One Sunday morning in the month of October, two gentlemen were standing in the large room of the Hotel Sirene, at Sorrento, which commands so matchless a view of the beautiful Bay of Naples.
The two gentlemen were Mr. Blake—Mina Blake's uncle—and Mr. Earnscliffe. Although they were not acquainted, Mr. Blake and his new companion were engaged in an animated conversation on the state of Italy. Whilst they talk together, let us take a short retrospective glance over Mr. Earnscliffe's life since we saw him in Paris.
He carried out his original intention of spending a short time in Germany, and there, wandering from place to place, he traced out the plan of that book which had rendered Flora Adair so doubly unhappy. It was completed at Gottingen during a residence there of some four or five months.
No effort had been spared by him in order to render his reasoning forcible, and his burning indignation against her whom he loved—or, rather, against that religion which had made her what she was to him—lent to it the charm of which we have already spoken, namely, that of appealing to the heart as well as to the mind. Whilst the latter reasoned for him, the former burned with feelings which infused into his writing a passionate earnestness well nigh irresistible.
The title of his book gave a fair idea of its tendency. It sought to prove the destructive effect of an institution which claimed for itself unerring authority in its teaching, and demanded unquestioning obedience thereto. "Were it needful to recognise such an authority," he asked, "of what use would reason be to man?"
Dryden could have told him, had he chosen to be taught, that
"Dim as the borrow'd beams of moon and stars
To lonely, weary, wandering travellers,
Is reason to the soul: and as on high
Those rolling fires discover but the sky,
Not light us here; so reason's glimmering ray
Was lent, not to assure our doubtful way,
But guide us upward to a better day.
And as those mighty tapers disappear
When day's bright lord ascends our hemisphere,
So pale grows reason at religion's sight,
So dies and so dissolves in supernatural light."
But he listened only to the promptings of his proud will, and strove to deny the Divine light enlightening the world by authoritative teaching.
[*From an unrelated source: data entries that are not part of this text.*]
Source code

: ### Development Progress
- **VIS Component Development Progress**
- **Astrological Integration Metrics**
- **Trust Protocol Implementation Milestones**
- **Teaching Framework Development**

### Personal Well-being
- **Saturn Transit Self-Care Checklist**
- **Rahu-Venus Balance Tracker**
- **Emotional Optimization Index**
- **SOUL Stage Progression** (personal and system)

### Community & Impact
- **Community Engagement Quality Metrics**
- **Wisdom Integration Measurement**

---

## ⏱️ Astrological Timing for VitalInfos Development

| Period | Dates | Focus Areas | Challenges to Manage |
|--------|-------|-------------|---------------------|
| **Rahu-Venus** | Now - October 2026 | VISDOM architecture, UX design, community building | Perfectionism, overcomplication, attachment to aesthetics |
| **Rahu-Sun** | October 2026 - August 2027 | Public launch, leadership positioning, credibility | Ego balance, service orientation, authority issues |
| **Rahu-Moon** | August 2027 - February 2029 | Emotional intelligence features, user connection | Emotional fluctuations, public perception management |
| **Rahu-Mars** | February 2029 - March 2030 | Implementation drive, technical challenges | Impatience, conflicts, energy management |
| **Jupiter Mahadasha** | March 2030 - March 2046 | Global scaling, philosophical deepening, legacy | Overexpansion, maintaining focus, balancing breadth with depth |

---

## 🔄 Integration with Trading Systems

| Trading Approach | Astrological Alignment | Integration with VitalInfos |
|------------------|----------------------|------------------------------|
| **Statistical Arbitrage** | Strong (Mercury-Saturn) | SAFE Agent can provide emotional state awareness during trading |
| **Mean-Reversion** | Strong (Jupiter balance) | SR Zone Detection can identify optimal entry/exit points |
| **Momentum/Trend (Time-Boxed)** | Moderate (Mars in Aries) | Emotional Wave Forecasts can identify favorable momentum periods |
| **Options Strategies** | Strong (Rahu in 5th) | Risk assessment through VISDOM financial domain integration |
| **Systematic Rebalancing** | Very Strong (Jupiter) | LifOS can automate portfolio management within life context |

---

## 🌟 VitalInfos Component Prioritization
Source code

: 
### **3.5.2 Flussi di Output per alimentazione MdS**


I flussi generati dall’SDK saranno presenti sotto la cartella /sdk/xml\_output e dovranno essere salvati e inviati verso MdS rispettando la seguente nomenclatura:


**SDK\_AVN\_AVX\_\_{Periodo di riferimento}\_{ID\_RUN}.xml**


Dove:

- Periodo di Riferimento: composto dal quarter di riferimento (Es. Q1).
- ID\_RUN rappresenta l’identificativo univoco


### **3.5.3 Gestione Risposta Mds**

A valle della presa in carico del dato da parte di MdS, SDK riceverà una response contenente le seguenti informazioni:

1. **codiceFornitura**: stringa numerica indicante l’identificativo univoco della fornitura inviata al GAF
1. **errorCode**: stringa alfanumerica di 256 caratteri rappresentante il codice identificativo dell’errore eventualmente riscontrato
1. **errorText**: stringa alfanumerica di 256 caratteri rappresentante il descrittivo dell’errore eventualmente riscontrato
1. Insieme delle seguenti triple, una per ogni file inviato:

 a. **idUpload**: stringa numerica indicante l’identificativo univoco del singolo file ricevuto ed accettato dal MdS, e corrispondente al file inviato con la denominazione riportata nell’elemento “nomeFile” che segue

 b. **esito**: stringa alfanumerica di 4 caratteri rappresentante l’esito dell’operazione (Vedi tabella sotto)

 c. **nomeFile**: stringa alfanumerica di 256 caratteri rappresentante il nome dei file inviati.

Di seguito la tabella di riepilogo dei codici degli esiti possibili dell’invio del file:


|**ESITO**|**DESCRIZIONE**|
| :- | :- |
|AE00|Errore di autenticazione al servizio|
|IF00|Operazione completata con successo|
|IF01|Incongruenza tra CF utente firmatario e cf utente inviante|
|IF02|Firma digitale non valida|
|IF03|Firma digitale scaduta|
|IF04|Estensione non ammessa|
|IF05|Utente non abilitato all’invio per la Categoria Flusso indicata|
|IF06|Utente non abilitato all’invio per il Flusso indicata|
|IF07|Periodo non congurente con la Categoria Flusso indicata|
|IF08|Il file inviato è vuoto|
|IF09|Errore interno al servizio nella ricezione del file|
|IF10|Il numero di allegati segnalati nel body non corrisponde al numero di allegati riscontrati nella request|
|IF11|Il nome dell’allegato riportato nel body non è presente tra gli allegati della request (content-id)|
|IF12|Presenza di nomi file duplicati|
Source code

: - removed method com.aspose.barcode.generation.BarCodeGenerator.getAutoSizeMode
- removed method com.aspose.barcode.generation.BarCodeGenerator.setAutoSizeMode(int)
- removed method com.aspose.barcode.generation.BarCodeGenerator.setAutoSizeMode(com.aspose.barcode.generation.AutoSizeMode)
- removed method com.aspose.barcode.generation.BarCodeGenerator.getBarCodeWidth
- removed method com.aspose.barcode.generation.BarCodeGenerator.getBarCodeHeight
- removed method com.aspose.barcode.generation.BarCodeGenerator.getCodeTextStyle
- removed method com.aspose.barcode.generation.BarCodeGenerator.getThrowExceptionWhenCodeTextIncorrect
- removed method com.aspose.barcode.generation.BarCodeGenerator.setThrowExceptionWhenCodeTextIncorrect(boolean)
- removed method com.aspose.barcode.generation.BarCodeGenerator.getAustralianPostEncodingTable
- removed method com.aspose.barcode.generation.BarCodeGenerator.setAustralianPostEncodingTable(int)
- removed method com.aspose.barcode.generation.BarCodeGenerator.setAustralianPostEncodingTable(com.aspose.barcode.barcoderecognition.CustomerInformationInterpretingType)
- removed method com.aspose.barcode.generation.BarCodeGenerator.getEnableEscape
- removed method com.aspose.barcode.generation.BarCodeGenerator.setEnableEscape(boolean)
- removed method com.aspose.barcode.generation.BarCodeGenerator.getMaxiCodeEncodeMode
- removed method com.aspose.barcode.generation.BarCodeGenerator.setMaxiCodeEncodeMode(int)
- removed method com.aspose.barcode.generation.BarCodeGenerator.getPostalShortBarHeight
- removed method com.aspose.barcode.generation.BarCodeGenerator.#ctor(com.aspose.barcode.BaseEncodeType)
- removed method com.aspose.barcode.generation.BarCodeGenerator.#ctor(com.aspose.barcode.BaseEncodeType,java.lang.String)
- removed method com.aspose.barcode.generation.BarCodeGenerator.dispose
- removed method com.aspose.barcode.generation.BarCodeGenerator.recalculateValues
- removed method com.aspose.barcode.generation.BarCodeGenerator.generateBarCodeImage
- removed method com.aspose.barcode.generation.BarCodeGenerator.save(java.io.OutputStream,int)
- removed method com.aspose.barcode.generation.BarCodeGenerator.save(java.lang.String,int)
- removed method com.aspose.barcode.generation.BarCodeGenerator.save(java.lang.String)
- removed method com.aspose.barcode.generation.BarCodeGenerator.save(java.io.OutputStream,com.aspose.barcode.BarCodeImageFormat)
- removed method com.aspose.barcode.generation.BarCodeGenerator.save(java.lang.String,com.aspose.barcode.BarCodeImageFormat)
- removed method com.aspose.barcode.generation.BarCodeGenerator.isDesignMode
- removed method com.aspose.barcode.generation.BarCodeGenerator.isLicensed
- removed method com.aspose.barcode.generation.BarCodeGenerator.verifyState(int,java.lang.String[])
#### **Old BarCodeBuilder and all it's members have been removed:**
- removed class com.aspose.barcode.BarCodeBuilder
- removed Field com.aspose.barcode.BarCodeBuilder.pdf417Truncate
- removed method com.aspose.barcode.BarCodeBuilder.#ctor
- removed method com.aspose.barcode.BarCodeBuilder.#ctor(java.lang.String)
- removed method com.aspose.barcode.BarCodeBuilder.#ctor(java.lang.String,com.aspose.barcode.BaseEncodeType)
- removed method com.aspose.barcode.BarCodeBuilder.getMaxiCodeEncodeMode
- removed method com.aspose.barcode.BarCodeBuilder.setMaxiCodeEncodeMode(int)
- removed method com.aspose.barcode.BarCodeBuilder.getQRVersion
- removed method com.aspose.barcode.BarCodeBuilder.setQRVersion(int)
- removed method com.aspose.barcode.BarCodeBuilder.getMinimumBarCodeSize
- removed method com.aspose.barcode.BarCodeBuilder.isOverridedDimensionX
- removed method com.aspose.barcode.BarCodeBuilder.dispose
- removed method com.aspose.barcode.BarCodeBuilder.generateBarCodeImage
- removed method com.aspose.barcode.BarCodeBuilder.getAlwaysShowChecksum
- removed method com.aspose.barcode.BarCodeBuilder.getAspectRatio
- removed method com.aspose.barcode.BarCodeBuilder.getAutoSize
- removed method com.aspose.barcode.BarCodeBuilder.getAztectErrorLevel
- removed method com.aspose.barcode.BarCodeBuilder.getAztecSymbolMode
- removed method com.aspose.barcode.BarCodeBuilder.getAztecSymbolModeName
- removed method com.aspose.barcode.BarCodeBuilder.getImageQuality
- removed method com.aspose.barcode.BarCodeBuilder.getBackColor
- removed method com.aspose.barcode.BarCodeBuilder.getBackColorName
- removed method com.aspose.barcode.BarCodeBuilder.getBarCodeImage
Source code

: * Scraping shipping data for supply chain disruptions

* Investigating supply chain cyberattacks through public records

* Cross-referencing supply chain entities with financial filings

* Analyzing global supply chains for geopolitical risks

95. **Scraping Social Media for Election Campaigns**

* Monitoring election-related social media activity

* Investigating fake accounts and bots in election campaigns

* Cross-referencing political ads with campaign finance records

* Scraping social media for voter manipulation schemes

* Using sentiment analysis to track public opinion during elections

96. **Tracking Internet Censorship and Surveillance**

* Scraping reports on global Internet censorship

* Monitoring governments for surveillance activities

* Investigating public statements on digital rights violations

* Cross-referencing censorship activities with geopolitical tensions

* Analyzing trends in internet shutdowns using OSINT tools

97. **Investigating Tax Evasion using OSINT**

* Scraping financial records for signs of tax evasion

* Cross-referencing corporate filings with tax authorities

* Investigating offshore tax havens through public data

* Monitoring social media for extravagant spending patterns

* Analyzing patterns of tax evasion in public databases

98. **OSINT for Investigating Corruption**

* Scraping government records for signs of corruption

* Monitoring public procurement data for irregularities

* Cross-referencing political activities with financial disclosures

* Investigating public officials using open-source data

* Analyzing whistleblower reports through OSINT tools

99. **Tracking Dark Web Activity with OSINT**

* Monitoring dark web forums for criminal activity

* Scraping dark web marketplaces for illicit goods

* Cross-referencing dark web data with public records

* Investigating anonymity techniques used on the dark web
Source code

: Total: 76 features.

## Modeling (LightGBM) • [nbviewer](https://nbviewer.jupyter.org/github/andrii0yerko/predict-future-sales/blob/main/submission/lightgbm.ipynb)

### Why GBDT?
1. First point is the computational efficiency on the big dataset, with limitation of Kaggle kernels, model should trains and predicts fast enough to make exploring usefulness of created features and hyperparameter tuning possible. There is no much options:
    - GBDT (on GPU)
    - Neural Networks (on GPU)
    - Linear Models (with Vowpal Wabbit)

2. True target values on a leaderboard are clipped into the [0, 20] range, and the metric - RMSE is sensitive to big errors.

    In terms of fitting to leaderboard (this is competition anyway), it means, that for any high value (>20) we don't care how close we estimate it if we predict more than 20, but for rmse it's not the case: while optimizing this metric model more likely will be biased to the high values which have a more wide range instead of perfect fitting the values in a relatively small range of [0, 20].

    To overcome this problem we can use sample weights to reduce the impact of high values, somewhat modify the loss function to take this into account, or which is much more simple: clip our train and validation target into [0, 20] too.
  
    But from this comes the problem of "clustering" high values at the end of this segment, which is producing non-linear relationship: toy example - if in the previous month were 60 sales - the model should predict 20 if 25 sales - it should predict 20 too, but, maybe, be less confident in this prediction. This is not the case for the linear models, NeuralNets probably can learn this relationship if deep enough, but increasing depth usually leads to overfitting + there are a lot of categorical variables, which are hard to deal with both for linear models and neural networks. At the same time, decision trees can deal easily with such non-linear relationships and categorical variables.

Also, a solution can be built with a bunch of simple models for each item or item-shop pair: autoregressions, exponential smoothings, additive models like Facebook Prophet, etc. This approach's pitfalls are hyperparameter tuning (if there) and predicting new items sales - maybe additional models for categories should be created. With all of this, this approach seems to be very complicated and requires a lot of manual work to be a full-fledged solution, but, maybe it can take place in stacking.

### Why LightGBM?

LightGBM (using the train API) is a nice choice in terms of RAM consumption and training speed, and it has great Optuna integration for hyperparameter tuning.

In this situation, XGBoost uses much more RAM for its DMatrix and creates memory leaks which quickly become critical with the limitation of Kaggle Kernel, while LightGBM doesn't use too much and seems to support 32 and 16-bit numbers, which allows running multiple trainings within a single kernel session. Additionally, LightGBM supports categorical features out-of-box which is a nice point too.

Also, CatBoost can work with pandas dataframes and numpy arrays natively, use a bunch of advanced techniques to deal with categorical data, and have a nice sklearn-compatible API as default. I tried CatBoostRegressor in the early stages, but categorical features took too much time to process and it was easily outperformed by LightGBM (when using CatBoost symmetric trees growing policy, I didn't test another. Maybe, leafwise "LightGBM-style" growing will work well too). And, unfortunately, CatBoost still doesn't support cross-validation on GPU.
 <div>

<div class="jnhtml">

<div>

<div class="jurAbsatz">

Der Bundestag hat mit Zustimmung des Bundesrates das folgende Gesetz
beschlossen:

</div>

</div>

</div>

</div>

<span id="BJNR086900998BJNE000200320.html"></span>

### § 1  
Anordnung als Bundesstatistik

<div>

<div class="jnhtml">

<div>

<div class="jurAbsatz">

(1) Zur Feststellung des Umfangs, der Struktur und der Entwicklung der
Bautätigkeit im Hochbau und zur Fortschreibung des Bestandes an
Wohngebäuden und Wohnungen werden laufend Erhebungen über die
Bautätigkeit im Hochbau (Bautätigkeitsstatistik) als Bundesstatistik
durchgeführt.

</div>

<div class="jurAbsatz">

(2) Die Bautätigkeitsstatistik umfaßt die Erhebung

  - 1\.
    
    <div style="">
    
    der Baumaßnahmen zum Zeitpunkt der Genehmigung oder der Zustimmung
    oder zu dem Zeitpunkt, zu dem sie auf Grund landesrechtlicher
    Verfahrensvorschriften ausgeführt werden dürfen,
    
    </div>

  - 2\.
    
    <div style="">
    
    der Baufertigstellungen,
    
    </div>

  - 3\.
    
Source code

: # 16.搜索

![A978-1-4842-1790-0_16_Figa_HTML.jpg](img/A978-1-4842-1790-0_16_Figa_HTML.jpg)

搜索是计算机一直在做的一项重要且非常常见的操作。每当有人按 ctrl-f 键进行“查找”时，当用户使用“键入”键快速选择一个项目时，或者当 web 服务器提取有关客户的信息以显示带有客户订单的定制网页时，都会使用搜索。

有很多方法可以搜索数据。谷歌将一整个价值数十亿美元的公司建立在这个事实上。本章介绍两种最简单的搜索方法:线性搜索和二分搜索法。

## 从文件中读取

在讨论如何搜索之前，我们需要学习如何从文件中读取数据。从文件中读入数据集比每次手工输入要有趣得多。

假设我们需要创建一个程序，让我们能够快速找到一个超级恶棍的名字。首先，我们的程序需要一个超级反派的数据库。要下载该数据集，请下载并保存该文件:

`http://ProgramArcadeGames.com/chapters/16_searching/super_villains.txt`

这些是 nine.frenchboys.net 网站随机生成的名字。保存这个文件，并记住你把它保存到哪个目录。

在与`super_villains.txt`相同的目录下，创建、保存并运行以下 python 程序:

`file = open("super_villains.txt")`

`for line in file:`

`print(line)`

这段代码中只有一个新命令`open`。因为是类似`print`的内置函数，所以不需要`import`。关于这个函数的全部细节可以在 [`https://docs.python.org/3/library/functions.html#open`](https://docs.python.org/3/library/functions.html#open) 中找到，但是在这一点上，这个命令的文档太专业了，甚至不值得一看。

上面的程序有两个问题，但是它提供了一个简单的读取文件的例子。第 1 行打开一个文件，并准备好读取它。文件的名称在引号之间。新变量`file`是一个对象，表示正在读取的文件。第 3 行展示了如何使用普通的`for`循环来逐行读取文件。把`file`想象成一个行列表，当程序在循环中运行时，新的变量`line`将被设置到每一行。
He was too well schooled a thinker not to know that the fact of a formal divine revelation being once recognised it naturally followed that it should be transmitted in an unerring manner, and not be left to the changeableness of human opinion. He struck, therefore, directly at the basis of all positive revelation by endeavouring to show that the only authority which claimed to speak exclusively in the name of God, sacrificed to its own thirst for domination all the best and highest powers of mankind. In thus losing sight of the distinction between what is human and what is divine in religion—branding St. Peter as an unworthy teacher because he was "a sinful man"—and therewith of the holy precepts of charity, he condemned alike God and man, by seeking the divine guide in the human and—without an unerring teacher—unenlightened conscience. In so doing he flattered pride and self-sufficiency—those two great sources of error in the world—and hence he obtained the erring world's applause.